L'interdiction pourrait nuire aux entreprises nationales et à l'innovation, a déclaré Salvini, ajoutant qu'il espérait qu'une solution rapide serait trouvée et que l'accès du chatbot à l'Italie serait rétabli. « Chaque révolution technologique apporte de grands changements, des risques et des opportunités. Il est juste de contrôler et de réglementer par le biais d'une coopération internationale entre les régulateurs et les législateurs, mais on ne peut pas la bloquer », a-t-il déclaré.
Sur son site, le GPDP a indiqué qu'une réunion est prévue en vidéoconférence avec OpenAI demain 5 avril, OpenAI n'ayant pas de bureaux sur le territoire :
Un appel vidéo est prévu demain soir entre des représentants d'OpenAI et la SA italienne (Garante per la protezione dei dati personali), qui a ordonné il y a quelques jours à la plateforme de limiter temporairement le traitement des données des utilisateurs italiens jusqu'à ce qu'elle se conforme à [l'italien et Législation européenne sur la protection de la vie privée.

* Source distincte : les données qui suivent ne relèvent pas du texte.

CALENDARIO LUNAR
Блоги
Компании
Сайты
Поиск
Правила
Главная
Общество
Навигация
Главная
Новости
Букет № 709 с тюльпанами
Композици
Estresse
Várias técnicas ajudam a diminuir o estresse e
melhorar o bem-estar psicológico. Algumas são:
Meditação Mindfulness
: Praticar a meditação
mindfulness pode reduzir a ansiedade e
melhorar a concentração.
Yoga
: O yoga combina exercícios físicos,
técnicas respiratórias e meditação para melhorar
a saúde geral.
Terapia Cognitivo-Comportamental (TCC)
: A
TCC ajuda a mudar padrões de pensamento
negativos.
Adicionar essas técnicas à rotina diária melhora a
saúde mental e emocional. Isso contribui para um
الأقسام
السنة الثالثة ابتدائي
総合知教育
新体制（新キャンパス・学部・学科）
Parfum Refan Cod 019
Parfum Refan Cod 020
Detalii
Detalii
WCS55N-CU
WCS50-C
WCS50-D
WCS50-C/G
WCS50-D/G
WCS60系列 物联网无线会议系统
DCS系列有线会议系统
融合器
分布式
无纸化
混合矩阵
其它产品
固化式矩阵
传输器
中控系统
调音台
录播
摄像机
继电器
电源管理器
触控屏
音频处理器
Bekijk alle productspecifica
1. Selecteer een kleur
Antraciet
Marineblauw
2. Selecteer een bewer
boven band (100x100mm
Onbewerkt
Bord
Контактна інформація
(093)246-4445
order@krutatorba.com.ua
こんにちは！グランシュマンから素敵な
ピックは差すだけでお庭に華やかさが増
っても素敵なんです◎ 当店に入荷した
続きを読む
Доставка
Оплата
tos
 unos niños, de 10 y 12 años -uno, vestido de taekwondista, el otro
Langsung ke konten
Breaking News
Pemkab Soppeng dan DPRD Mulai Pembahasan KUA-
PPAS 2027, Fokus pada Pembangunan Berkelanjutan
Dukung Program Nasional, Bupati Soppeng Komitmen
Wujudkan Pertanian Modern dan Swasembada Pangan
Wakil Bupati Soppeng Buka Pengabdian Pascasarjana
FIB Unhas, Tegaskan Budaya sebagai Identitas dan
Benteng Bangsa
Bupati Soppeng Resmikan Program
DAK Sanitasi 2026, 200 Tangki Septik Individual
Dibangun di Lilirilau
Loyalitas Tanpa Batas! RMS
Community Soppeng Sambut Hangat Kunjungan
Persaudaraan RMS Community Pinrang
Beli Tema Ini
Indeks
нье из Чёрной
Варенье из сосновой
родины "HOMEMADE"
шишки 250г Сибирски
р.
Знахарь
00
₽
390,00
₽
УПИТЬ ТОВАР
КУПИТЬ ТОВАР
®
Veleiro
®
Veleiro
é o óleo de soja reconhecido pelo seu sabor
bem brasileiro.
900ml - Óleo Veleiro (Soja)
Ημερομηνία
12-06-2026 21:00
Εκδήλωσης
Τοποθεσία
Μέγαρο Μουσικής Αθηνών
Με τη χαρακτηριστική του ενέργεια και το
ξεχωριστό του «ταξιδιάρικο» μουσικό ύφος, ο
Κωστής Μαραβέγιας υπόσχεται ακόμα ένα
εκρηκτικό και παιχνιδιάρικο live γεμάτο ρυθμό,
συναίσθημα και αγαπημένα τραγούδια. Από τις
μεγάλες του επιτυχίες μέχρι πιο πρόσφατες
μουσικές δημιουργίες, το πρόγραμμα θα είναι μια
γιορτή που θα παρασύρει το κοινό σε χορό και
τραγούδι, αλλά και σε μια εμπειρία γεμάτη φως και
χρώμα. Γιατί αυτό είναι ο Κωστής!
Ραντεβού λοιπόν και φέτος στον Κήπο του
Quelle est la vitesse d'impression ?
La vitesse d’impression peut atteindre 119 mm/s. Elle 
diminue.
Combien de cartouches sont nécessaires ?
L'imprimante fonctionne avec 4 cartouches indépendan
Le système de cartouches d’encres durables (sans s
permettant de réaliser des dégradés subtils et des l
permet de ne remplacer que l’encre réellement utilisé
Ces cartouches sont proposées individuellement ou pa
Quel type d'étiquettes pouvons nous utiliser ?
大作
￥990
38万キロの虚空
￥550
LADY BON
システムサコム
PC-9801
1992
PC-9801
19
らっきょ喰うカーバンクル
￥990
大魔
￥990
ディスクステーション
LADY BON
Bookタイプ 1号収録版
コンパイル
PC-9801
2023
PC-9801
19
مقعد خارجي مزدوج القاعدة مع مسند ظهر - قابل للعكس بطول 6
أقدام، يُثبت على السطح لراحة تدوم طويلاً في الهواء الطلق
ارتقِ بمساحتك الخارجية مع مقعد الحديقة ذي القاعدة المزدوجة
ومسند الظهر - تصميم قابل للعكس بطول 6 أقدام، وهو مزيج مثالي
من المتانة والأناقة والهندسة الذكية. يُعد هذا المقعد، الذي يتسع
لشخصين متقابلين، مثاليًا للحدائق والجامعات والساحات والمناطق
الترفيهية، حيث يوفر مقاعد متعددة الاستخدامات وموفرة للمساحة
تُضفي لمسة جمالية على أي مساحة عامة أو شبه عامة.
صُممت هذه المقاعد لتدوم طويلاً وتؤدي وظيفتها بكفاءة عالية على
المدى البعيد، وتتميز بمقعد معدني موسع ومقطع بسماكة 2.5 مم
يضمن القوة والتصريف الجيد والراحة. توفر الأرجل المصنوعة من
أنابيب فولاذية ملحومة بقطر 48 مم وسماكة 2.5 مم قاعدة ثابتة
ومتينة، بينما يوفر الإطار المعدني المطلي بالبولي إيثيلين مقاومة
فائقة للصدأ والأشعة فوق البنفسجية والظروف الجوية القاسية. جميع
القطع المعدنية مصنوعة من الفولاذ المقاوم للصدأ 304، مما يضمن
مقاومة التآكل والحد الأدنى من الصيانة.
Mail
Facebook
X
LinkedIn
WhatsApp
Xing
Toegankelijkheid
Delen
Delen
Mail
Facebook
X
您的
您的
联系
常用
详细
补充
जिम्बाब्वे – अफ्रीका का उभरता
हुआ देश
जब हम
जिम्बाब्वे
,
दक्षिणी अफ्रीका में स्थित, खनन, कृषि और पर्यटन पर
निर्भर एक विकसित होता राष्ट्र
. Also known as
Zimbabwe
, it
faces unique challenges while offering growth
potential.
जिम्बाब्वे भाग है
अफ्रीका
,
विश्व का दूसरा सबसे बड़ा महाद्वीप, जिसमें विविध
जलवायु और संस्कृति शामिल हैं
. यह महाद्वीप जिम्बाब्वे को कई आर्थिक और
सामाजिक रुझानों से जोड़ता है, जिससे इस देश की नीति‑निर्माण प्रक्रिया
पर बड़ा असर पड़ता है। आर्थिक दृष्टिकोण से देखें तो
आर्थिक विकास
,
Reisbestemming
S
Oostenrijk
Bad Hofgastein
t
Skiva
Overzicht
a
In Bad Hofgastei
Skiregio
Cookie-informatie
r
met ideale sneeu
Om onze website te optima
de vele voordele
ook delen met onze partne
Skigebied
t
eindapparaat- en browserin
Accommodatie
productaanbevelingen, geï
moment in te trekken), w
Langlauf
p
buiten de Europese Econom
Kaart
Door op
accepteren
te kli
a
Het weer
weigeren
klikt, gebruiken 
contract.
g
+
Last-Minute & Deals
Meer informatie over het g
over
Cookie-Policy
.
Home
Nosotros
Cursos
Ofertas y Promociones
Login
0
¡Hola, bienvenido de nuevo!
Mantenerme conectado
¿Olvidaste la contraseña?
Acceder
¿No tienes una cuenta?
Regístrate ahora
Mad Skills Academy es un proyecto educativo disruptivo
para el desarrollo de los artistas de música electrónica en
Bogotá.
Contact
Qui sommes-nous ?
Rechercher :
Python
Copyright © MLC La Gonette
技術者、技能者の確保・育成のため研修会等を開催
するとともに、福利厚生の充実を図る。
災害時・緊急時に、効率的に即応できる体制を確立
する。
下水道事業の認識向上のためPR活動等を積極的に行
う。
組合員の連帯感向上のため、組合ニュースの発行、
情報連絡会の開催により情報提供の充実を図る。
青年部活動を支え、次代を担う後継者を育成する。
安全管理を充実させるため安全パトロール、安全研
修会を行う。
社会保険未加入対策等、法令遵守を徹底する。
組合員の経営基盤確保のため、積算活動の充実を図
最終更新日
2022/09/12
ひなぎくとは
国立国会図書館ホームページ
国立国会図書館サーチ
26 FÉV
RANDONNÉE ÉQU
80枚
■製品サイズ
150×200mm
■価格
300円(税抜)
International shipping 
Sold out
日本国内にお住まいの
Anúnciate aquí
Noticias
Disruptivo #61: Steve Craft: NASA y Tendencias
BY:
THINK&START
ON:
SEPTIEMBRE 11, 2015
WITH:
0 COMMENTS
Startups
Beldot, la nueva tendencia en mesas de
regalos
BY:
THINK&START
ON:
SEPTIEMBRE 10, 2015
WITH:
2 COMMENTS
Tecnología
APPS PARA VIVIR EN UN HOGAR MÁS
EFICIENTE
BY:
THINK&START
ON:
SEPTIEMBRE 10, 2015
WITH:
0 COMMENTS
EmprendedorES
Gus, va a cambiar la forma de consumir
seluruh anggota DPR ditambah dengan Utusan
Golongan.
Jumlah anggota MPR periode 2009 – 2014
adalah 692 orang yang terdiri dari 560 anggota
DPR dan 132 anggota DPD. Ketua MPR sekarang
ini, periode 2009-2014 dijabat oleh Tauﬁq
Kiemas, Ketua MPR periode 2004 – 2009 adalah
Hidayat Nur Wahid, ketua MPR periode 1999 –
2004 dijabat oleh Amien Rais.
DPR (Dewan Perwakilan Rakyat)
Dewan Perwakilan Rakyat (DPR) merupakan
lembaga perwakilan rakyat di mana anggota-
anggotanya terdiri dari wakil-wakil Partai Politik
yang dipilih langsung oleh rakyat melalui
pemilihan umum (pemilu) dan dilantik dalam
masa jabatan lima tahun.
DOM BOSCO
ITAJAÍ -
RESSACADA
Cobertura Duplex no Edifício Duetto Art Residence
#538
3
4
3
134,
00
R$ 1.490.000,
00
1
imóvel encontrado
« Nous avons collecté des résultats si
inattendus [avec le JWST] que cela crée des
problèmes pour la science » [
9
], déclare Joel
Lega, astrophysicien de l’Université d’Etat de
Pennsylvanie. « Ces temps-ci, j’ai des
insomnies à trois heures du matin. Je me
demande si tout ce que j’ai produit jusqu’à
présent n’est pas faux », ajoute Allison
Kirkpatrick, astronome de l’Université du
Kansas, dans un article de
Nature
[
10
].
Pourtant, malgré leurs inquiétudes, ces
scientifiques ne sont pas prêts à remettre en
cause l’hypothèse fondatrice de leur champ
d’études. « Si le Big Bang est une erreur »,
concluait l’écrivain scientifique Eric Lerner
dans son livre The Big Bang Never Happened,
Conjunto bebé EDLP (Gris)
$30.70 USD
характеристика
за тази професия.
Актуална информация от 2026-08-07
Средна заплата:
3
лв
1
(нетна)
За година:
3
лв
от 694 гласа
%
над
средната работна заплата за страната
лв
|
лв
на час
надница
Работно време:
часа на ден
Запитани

L'initiative d'appel vidéo, que la SA italienne salue, fait suite à la lettre de réponse envoyée hier par la société américaine pour signaler sa volonté de collaborer rapidement avec l'autorité italienne afin de se conformer aux réglementations européennes en matière de confidentialité et de parvenir à une solution partagée qui peut surmonter les critiques que la SA italienne a signalées concernant le traitement des données des utilisateurs italiens.
L'initiative d'appel vidéo, que la SA italienne salue, fait suite à la lettre de réponse envoyée hier par la société américaine pour signaler sa volonté de collaborer rapidement avec l'autorité italienne afin de se conformer aux réglementations européennes en matière de confidentialité et de parvenir à une solution partagée qui peut surmonter les critiques que la SA italienne a signalées concernant le traitement des données des utilisateurs italiens.